Very cool, Noitoen... now you can use your Kyosho... I like this and I also have one... a Kyosho DRT... my first model car. See:





Cheers,

Alexandre


----------



## steamer (Aug 26, 2011)

I just finished a rebuild of my son's and my cars.  I've tuned mine now so that it flips over backwards if I get too frisky with the throttle.. ;D Way more fun than any human should be allowed to have...

9" long

2.5 pounds

4 wheel drive

anti lock brakes

0.6 Horsepower.....( 7.4 volts x 60 amps)

Gotta love it!

Dave


----------



## agmachado (Aug 27, 2011)

Yes!!!

I like that... but I need see pictures... Do you have? 

Cheers,

Alexandre


----------



## steamer (Aug 27, 2011)

I've posted these before Alexandre...but here they are again.











Dave


----------



## agmachado (Aug 28, 2011)

Yes, that's true... Dave!

Cheers,

Alexandre


----------



## steamer (Aug 28, 2011)

My car has a truggy style body and a wing.....and I run the ESC programed for higher ramp....I can set it to 6 out of 10....at that point the car is so overpowered that it's very difficult to control...

The brakes are the same way....I have to back them off or the car does a forward flip when I hit the brakes.

Dave


----------



## agmachado (Aug 28, 2011)

Hi Guys,

Yesterday I assemble the absorbers (in english I don't know the name of it) and installed it in the chassis. See...





















Cheers,

Alexandre


----------



## lazylathe (Aug 28, 2011)

Looking good Alexandre!!! ;D

They are called "Shock Absorbers"
Are they plastic or anodized aluminium shocks?

I like that they have the soft rubber boot to protect the shaft from dirt!

Very cool car!

Andrew


----------



## agmachado (Aug 28, 2011)

Hi Andrew,

Thanks for name...

They are anodized aluminium and are very resistants.

Cheers,

Alexandre


----------



## agmachado (Jan 28, 2012)

Hi Guys,

After sometime I completed the assembly of my truggy. In reality, missing mount only the body... I don't have the tool to pierce the body, in the next week I will buy this tool.

The engine is very good and very strong, but I'm softening yet and isn't convenient accelerate now, becouse the mixture is very rich to facilitate the lubrification.











Cheers,

Alexandre


----------



## agmachado (Apr 22, 2012)

Hi Guys,

I believe that you will like to see this...

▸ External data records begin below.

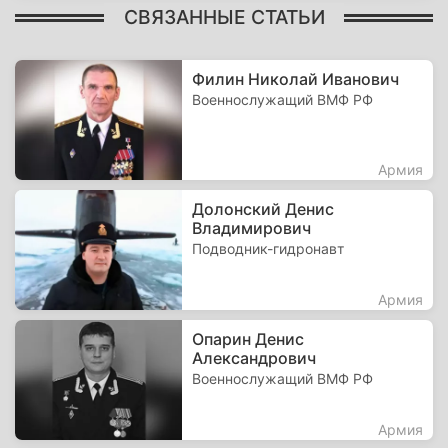
СВЯЗАННЫЕ СТАТЬИ
Филин Николай Иванович
Военнослужащий ВМФ РФ
Армия
Долонский Денис
Владимирович
Подводник-гидронавт
Армия
Опарин Денис
Александрович
Военнослужащий ВМФ РФ
Армия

[ame=http://www.youtube.com/watch?v=KUWf4cGcslA]Truggy in High Speed[/ame]

Cheers,

Alexandre


----------



## dsquire (Apr 22, 2012)

Alexandre

It certainly looks like you are having a lot of fun with that car. I can tell that you have had a bit of practice as well and feel much more comfortable when driving it. A bit more practice and you will be able to make those full flips every time and not end up on the roof. Keep on having fun. Thanks for sharing this with us. :bow:

Cheers

Don


----------